The writing of Weights and Measures, started with place (as did my first novel Advent). Being brought up in that butcher’s shop at 141, walking the streets of Cwmbwrla, attending its school, drinking frothy coffee in the Italian cafés that used to be at the heart of Cwmbwrla Square, enabled me to cast my intimate knowledge of the territory back in time to 1939, and move my characters though the narrative with, I hope, a degree of authenticity. I would love my readers to feel satisfied with the story, to say: I can imagine what it felt like to be those people, living in that place at that time.

A love letter to Swansea

Weights and Measures has found the best home I could wish for at Watermark Press.
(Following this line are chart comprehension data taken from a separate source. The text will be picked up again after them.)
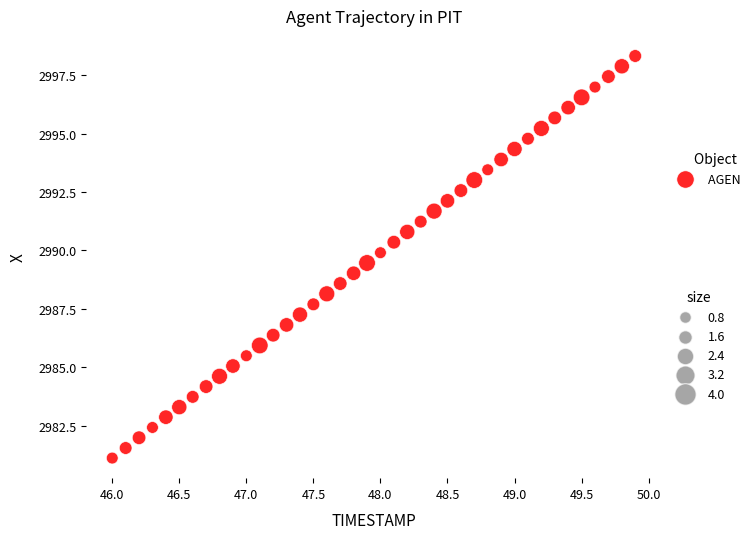

What is the range of Y values (max minus min)?

17.2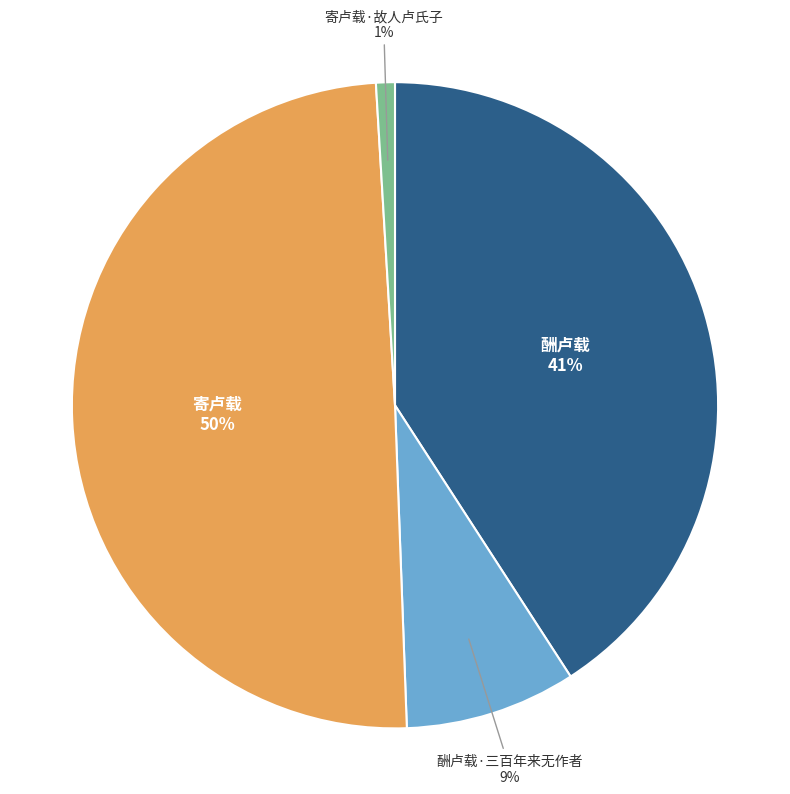

To the nearest percent, what is the difference between the largest and smallest slice percentages?

49%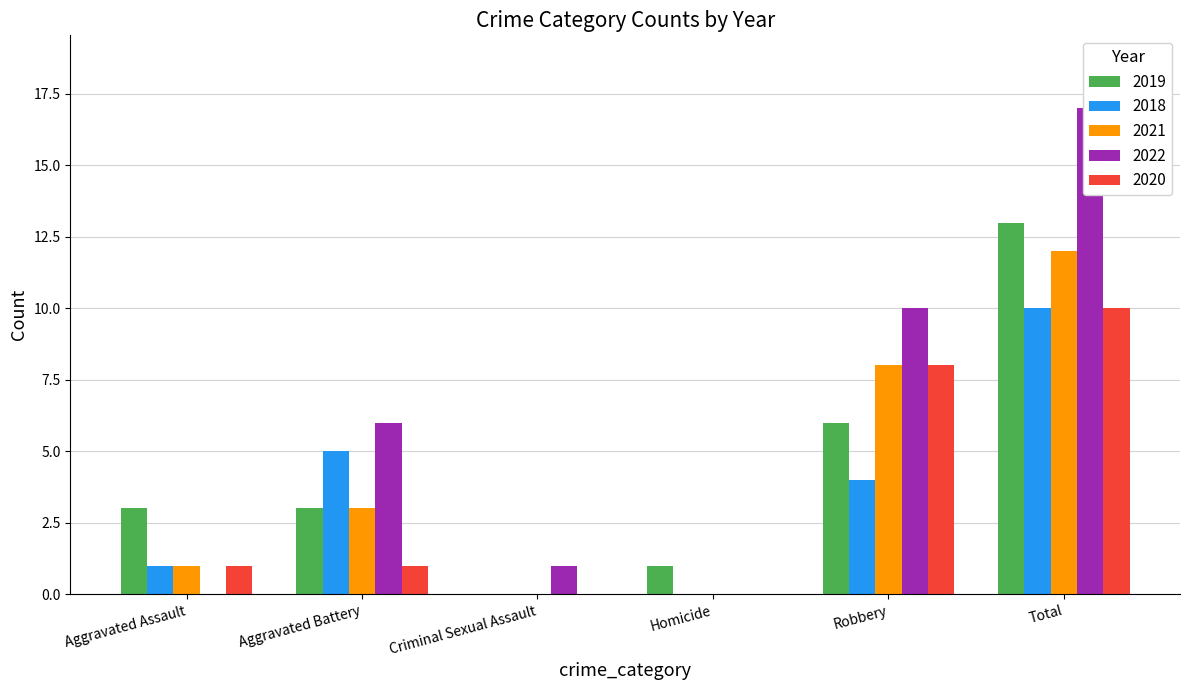

The value of 2018 at Total is 2. True or false?

False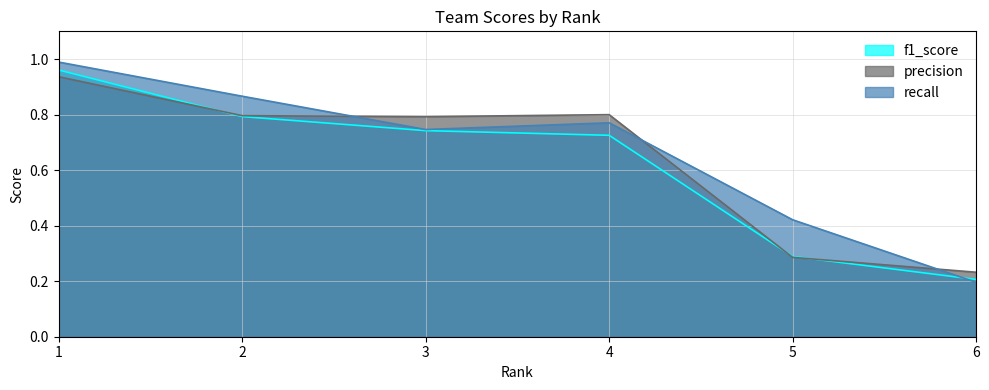

Is the value of recall at 1 greater than the value of f1_score at 1?

Yes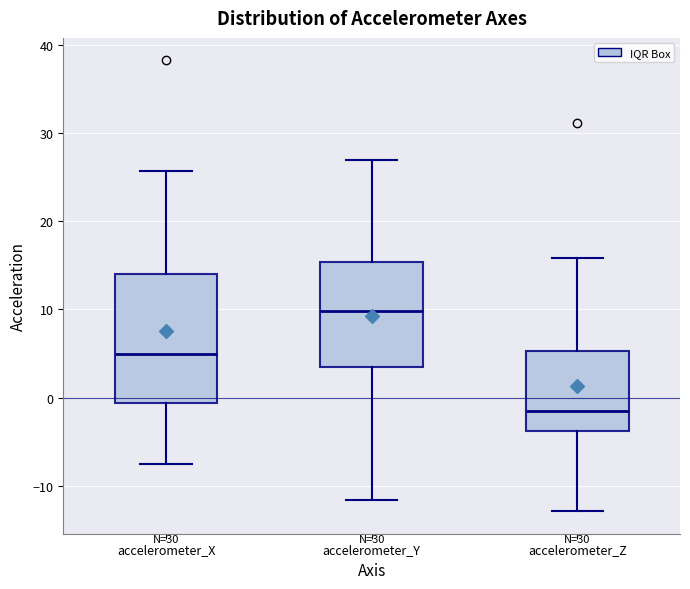

Where does the median line of the box for accelerometer_Z sit on the y-axis? The values are not printed on the chart, so give them approximately, as read against the axis.

-2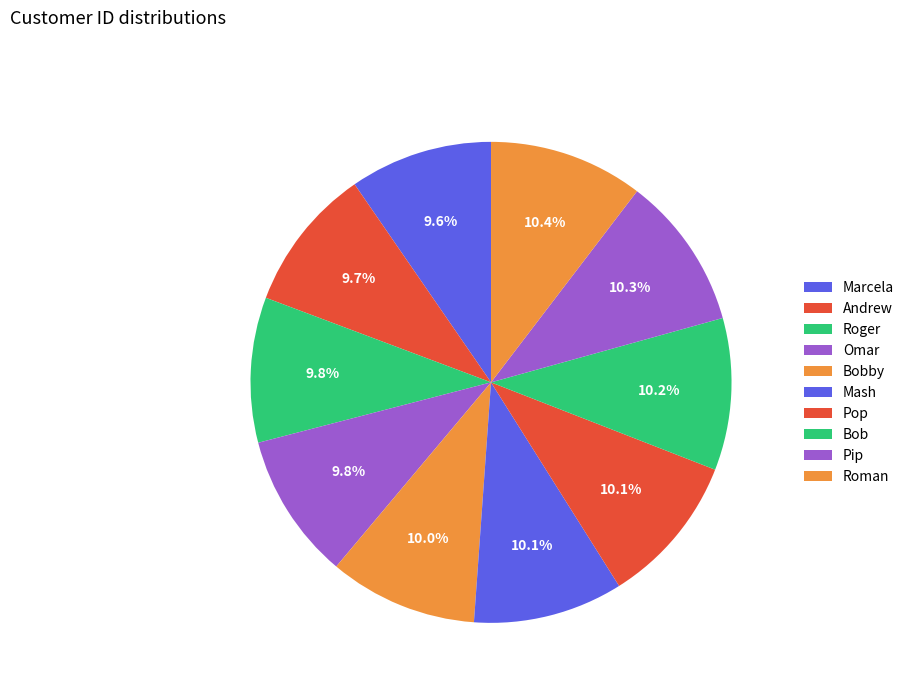

How many segments does this pie chart have?

10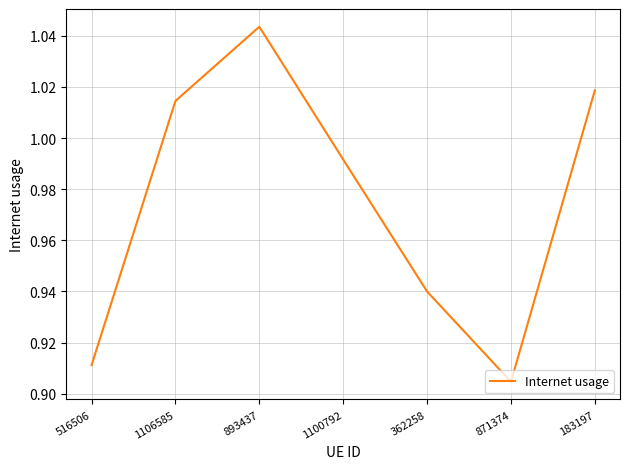

Where is the first local maximum?

893437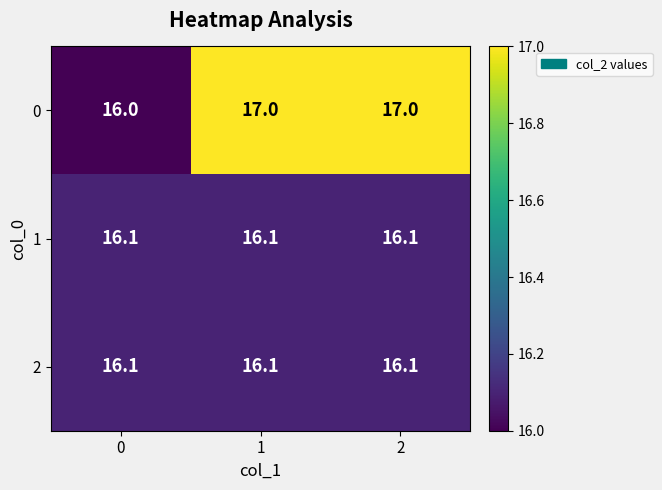

What is the sum of the 0 values at 0 and 2?

33.0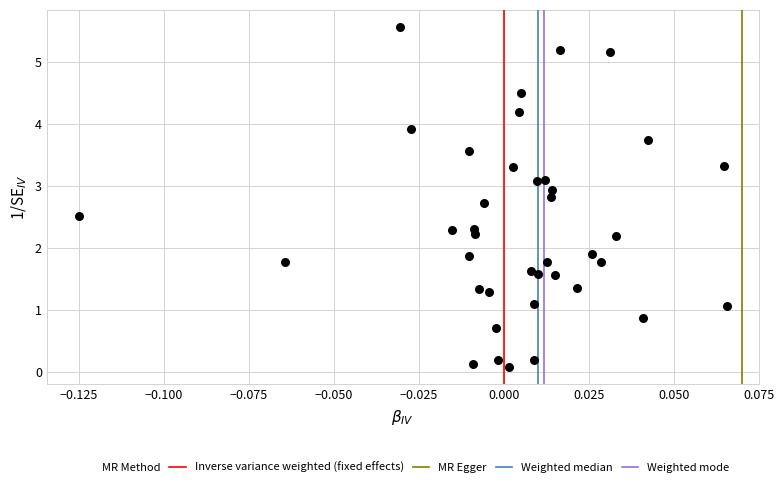

What is the range of Y values (max minus min)?

5.5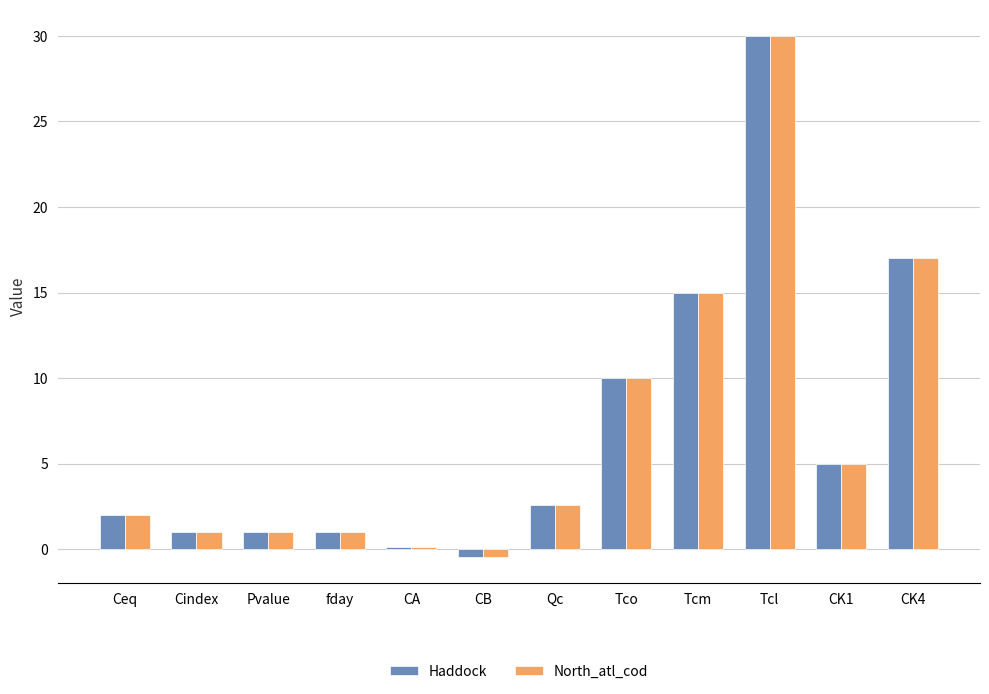

At which category is the sum across all series the highest?

Tcl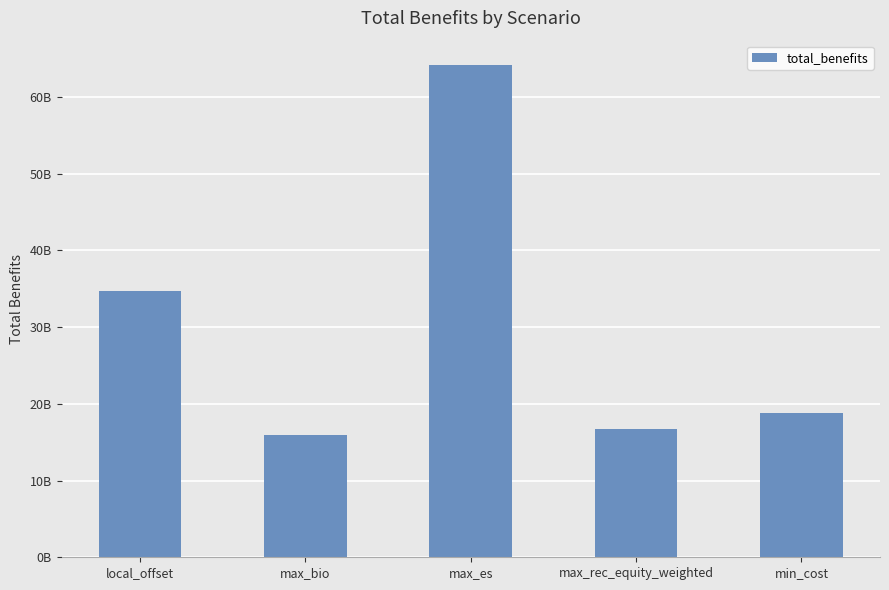

What is the minimum value shown in the chart?

15938585802.6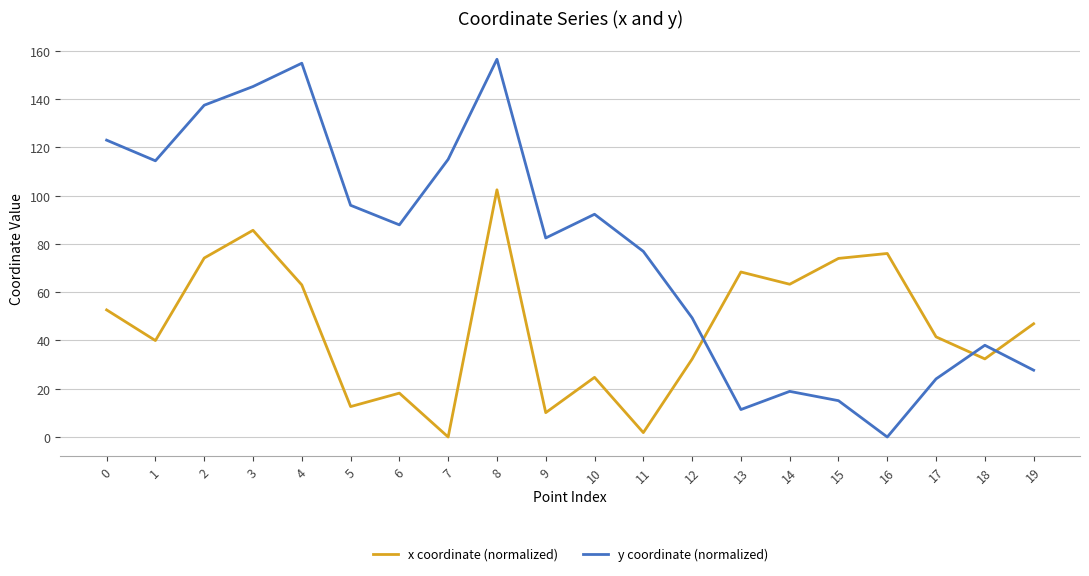

Which series has the largest range (max minus min)?

y coordinate (normalized)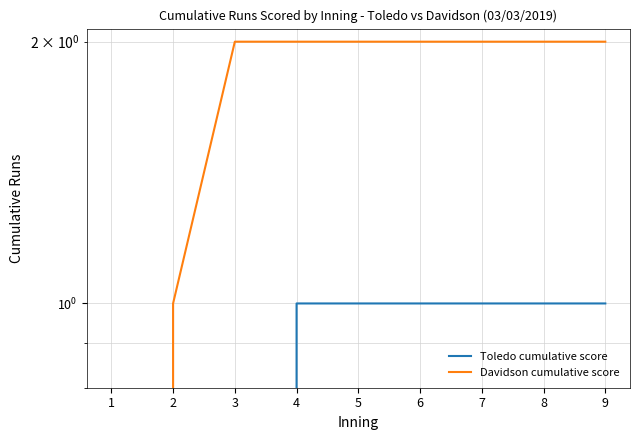

List the series in order of their overall mean, highest first.

Davidson cumulative score, Toledo cumulative score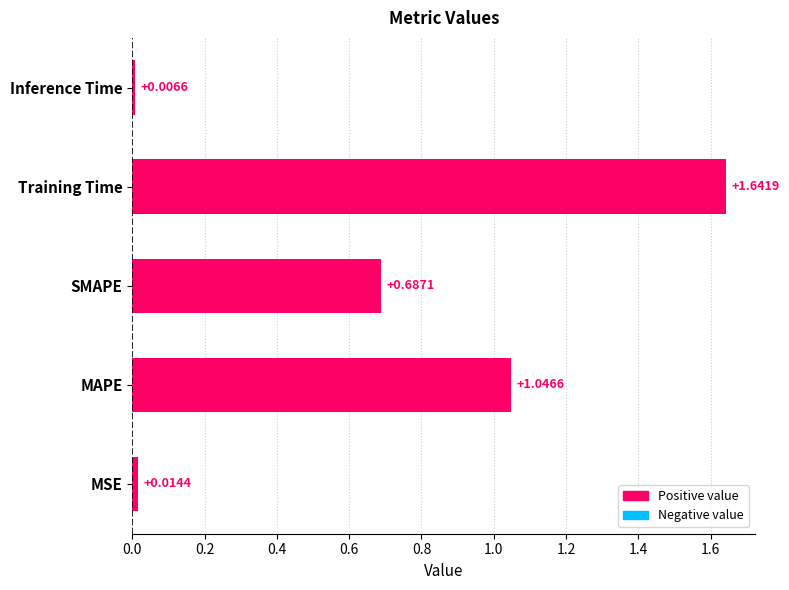

Between MAPE and MSE, which is larger?

MAPE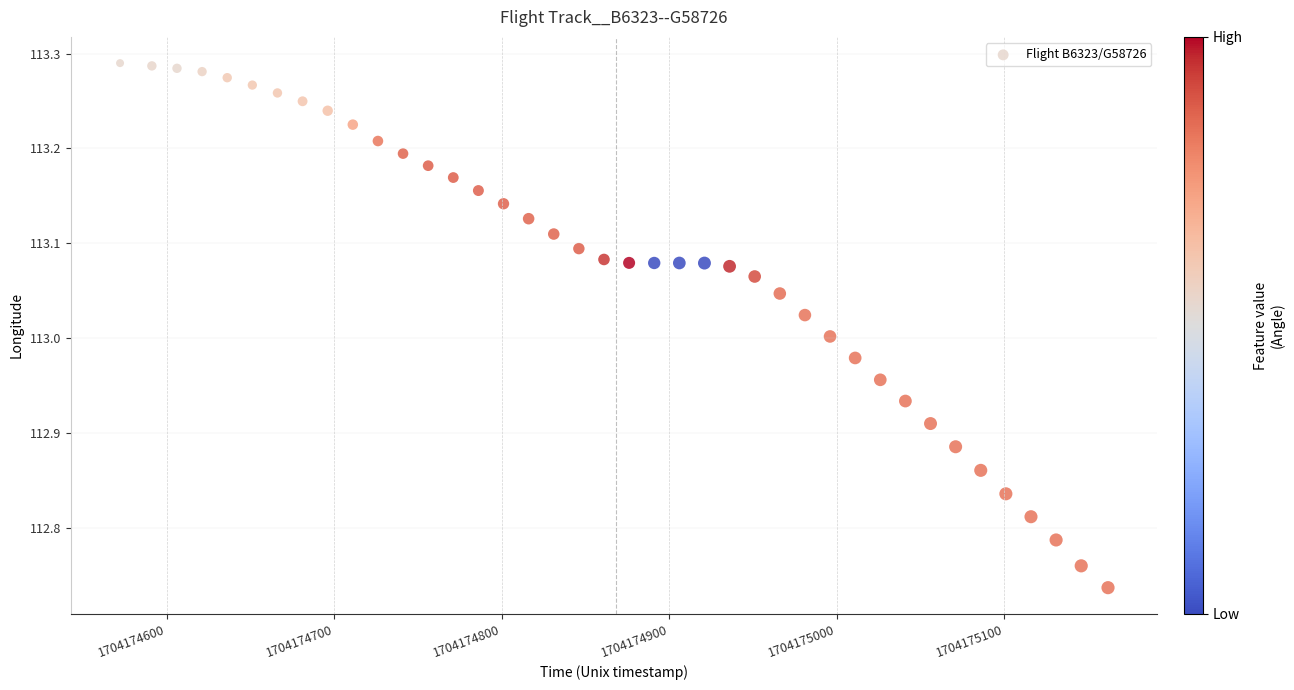

What is the range of Y values (max minus min)?

0.6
As a Welsh-based writer I am delighted to be published by a proudly Welsh-based press. Weights and Measures is not a story merely set in Swansea for cosmetic purposes, but truly made there and part of its DNA. It is an homage to a Cwmbwrla that once was and is no more.

As the wonderful BAFTA-winning Film and Director, Euros Lyn, puts it: Against the epic backdrop of the Second World War, Fraser’s intimate love letter to Swansea bursts with passion, humour, and heart.

I hope readers will enjoy the novel as much as I have enjoyed writing it.